▶ **Exercise brief**:
Write every entry out again with no changes, and leave the images behind.

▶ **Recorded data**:

◇ ◇ ◇ ◇

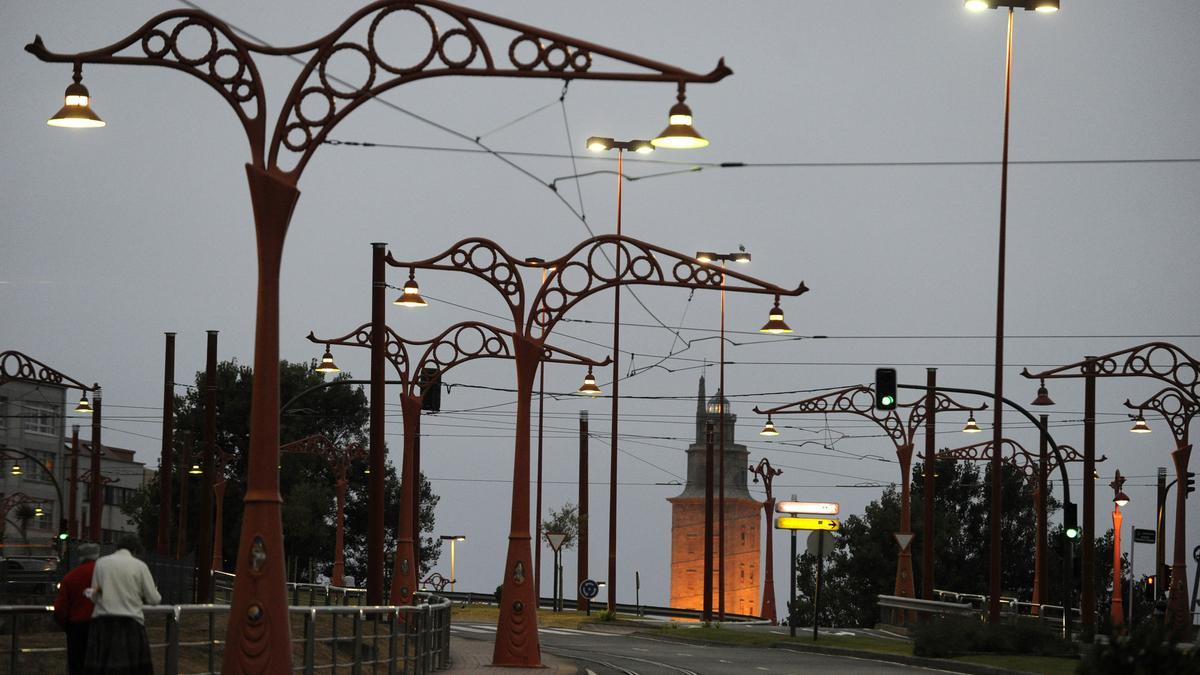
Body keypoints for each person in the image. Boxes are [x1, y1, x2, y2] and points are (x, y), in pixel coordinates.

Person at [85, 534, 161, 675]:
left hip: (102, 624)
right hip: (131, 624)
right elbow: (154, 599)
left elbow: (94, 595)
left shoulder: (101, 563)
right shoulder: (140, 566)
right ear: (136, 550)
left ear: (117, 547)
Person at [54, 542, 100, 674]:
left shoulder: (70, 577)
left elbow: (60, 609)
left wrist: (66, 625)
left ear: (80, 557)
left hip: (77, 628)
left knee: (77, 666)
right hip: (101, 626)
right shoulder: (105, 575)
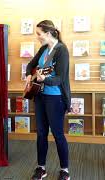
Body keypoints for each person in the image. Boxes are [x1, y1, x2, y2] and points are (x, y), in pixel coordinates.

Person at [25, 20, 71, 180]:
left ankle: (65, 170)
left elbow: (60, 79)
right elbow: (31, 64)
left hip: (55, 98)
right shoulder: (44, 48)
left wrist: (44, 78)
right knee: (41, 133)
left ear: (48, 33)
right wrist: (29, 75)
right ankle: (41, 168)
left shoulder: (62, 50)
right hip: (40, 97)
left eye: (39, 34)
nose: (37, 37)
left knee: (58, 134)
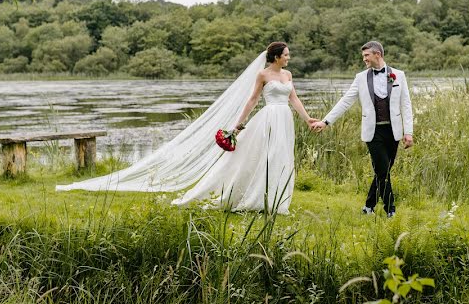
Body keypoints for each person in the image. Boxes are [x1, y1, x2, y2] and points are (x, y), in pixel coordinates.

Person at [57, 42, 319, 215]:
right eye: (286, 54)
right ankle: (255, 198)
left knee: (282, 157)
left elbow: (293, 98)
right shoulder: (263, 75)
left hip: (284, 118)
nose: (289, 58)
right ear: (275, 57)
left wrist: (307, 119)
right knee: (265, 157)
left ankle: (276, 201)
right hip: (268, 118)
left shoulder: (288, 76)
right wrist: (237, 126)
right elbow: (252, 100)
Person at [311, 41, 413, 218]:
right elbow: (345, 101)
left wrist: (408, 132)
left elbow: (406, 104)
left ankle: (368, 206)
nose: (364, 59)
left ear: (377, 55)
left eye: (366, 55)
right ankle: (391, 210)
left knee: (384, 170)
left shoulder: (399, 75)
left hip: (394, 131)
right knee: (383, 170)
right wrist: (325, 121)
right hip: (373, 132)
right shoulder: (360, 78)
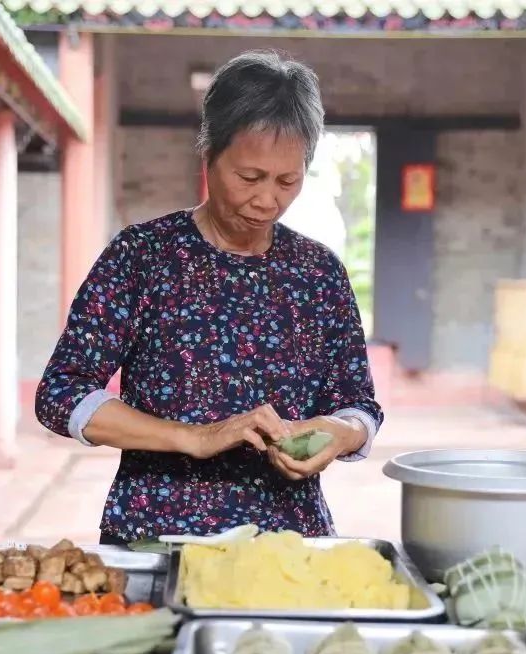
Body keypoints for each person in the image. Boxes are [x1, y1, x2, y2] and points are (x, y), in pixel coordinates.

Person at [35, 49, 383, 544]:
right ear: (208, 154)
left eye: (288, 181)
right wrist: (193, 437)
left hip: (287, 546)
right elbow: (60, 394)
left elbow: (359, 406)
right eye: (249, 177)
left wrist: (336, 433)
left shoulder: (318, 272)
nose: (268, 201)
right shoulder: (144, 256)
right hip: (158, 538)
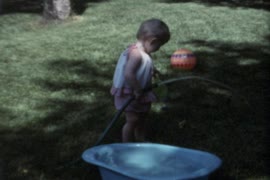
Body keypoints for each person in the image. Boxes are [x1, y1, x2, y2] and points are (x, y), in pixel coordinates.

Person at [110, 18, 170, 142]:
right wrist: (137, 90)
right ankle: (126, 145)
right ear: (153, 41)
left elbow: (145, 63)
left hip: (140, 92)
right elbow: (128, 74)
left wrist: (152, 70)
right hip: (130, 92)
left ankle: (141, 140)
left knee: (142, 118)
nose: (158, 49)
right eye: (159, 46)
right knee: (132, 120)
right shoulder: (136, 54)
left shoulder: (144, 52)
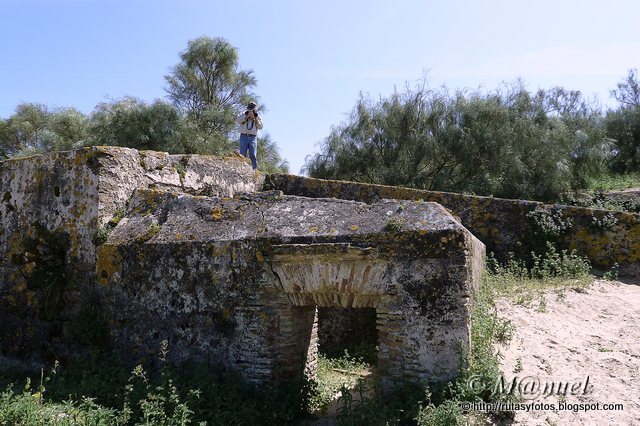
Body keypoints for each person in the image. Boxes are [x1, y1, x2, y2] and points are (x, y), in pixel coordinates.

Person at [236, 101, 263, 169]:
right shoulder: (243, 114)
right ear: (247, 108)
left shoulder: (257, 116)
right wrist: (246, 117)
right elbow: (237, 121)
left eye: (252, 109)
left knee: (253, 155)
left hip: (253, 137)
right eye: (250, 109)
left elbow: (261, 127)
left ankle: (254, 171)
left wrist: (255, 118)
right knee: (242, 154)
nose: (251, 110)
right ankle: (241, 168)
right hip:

◇ ◇ ◇ ◇

▶ **Your solution**:
Body keypoints for each person in the image. Boxes are [x1, y1, x2, y2] and points are (x, y), in pixel coordinates.

Person at [85, 534, 161, 675]:
left hip: (102, 624)
right hip: (131, 624)
right elbow: (154, 599)
left elbow: (94, 595)
left shoulder: (101, 563)
right shoulder: (140, 566)
right ear: (136, 550)
left ear: (117, 547)
Person at [54, 542, 100, 674]:
left shoulder: (70, 577)
left elbow: (60, 609)
left wrist: (66, 625)
left ear: (80, 557)
left hip: (77, 628)
left knee: (77, 666)
right hip: (101, 626)
right shoulder: (105, 575)
Body keypoints for each person in the image. Boxes are [x1, y1, x2, y2] and points are (x, y), in pixel coordinates.

Person at [25, 20, 71, 180]:
left ankle: (65, 170)
left elbow: (60, 79)
right elbow: (31, 64)
left hip: (55, 98)
right shoulder: (44, 48)
left wrist: (44, 78)
right knee: (41, 133)
left ear: (48, 33)
right wrist: (29, 75)
right ankle: (41, 168)
left shoulder: (62, 50)
right hip: (40, 97)
left eye: (39, 34)
nose: (37, 37)
left knee: (58, 134)
Body keypoints for each person in the image. Boxes are [x1, y1, x2, y2] and points are (x, y), in pixel coordinates.

Person at [57, 42, 319, 215]:
right eye: (286, 54)
right ankle: (255, 198)
left knee: (282, 157)
left elbow: (293, 98)
right shoulder: (263, 75)
left hip: (284, 118)
nose: (289, 58)
right ear: (275, 57)
left wrist: (307, 119)
right knee: (265, 157)
left ankle: (276, 201)
right hip: (268, 118)
left shoulder: (288, 76)
right wrist: (237, 126)
right elbow: (252, 100)
Person at [311, 41, 413, 218]:
right elbow: (345, 101)
left wrist: (408, 132)
left elbow: (406, 104)
left ankle: (368, 206)
nose: (364, 59)
left ear: (377, 55)
left eye: (366, 55)
right ankle: (391, 210)
left knee: (384, 170)
left shoulder: (399, 75)
left hip: (394, 131)
right knee: (383, 170)
right wrist: (325, 121)
right hip: (373, 132)
right shoulder: (360, 78)
Body keypoints for each person in the image. Boxes are [x1, y1, x2, y2] and points are (x, y), in pixel coordinates.

Person at [35, 49, 383, 544]:
right ear: (208, 154)
left eye: (288, 181)
right wrist: (193, 437)
left hip: (287, 546)
right elbow: (60, 394)
left elbow: (359, 406)
right eye: (249, 177)
left wrist: (336, 433)
left shoulder: (318, 272)
nose: (268, 201)
right shoulder: (144, 256)
right hip: (158, 538)
Body keypoints for each person in the image. Boxes are [x1, y1, x2, y2] and points are (x, y), in pixel coordinates.

Person at [110, 18, 170, 142]:
right wrist: (137, 90)
right ankle: (126, 145)
right ear: (153, 41)
left elbow: (145, 63)
left hip: (140, 92)
right elbow: (128, 74)
left wrist: (152, 70)
right hip: (130, 92)
left ankle: (141, 140)
left knee: (142, 118)
nose: (158, 49)
right eye: (159, 46)
right knee: (132, 120)
right shoulder: (136, 54)
left shoulder: (144, 52)
Body keypoints for each person in the image. Boxes are [x1, y1, x2, y2] and points are (x, y), in pixel coordinates.

Person at [236, 101, 263, 169]:
right shoulder: (243, 114)
right ear: (247, 108)
left shoulder: (257, 116)
right wrist: (246, 117)
right elbow: (237, 121)
left eye: (252, 109)
left knee: (253, 155)
left hip: (253, 137)
right eye: (250, 109)
left elbow: (261, 127)
left ankle: (254, 171)
left wrist: (255, 118)
right knee: (242, 154)
nose: (251, 110)
right ankle: (241, 168)
right hip:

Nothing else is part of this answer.